Maps are accessible from eBPF programs and are used to exchange data between

eBPF programs and between eBPF programs and user-space programs.

For example,

eBPF programs can process various events (like kprobe, packets) and

store their data into a map,

and user-space programs can then fetch data from the map.

Conversely, user-space programs can use a map as a configuration mechanism,

populating the map with values checked by the eBPF program,

which then modifies its behavior on the fly according to those values.

.\"

.\"

.SS eBPF program types

The eBPF program type

.RI ( prog_type )

determines the subset of kernel helper functions that the program

may call.

The program type also determines the program input (context)\(emthe

format of

.I "struct bpf_context"

(which is the data blob passed into the eBPF program as the first argument).

.\"

.\" FIXME

.\" Somewhere in this page we need a general introduction to the

.\" bpf_context. For example, how does a BPF program access the

.\" context?

.PP

For example, a tracing program does not have the exact same

subset of helper functions as a socket filter program

(though they may have some helpers in common).

Similarly,

the input (context) for a tracing program is a set of register values,

while for a socket filter it is a network packet.

.PP

The set of functions available to eBPF programs of a given type may increase

in the future.

.PP

The following program types are supported:

.TP

.BR BPF_PROG_TYPE_SOCKET_FILTER " (since Linux 3.19)"

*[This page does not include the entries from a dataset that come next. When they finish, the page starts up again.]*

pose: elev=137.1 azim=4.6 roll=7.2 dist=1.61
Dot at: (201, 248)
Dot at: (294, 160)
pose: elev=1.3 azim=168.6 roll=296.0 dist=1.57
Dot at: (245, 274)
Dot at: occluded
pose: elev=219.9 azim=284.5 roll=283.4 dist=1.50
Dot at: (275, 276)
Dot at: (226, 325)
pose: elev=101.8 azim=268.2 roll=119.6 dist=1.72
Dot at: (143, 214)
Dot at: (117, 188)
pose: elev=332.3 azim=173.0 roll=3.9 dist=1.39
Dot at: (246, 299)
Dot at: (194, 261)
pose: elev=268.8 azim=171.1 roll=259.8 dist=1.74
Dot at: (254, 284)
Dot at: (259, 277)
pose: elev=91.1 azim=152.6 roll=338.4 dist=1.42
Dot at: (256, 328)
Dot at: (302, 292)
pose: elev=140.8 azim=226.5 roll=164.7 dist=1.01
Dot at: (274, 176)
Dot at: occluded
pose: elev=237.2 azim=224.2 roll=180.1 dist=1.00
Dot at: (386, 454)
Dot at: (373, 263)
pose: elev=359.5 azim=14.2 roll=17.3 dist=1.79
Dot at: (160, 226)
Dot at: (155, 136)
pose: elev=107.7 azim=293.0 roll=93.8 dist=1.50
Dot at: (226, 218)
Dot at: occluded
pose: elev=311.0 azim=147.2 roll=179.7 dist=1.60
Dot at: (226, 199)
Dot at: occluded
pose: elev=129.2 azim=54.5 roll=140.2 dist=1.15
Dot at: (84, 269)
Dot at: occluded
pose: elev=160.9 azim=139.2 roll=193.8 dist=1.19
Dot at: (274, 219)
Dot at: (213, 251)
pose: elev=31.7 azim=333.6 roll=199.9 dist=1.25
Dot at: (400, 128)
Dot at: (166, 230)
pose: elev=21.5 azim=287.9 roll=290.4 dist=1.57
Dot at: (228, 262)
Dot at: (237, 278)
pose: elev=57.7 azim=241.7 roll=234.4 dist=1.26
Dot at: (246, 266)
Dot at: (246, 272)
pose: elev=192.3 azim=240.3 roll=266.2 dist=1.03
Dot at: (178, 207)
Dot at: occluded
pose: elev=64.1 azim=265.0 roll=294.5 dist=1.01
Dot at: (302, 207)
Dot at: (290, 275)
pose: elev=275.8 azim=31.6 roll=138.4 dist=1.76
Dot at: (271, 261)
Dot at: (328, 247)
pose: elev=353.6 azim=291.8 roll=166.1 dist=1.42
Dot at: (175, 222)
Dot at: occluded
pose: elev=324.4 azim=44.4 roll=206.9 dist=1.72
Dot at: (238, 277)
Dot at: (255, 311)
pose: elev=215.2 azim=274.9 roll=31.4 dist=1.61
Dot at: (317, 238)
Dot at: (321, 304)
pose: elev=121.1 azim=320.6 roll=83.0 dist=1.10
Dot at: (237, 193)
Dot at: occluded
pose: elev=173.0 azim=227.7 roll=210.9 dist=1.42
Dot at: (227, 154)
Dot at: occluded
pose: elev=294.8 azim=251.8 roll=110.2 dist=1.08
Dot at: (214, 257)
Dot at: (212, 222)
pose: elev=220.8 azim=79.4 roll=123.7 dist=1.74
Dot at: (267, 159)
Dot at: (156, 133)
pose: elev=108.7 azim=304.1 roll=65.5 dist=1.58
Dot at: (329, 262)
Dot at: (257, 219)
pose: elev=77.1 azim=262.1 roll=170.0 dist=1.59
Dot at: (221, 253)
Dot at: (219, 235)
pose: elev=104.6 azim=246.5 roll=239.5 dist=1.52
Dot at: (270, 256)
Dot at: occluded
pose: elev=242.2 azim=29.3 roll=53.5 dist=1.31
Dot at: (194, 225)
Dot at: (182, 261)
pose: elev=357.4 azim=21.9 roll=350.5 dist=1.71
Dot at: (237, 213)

Currently, the set of functions for

.B BPF_PROG_TYPE_SOCKET_FILTER

is:

.IP

.in +4n

.EX

bpf_map_lookup_elem(map_fd, void *key)

                    /* look up key in a map_fd */

bpf_map_update_elem(map_fd, void *key, void *value)

                    /* update key/value */

bpf_map_delete_elem(map_fd, void *key)

                    /* delete key in a map_fd */

.EE

.in

.IP

The

.I bpf_context

argument is a pointer to a

.IR "struct __sk_buff" .

.\" FIXME: We need some text here to explain how the program

.\" accesses __sk_buff.

.\" See 'struct __sk_buff' and commit 9bac3d6d548e5

.\"

.\" Alexei commented:

.\" Actually now in case of SOCKET_FILTER, SCHED_CLS, SCHED_ACT

.\" the program can now access skb fields.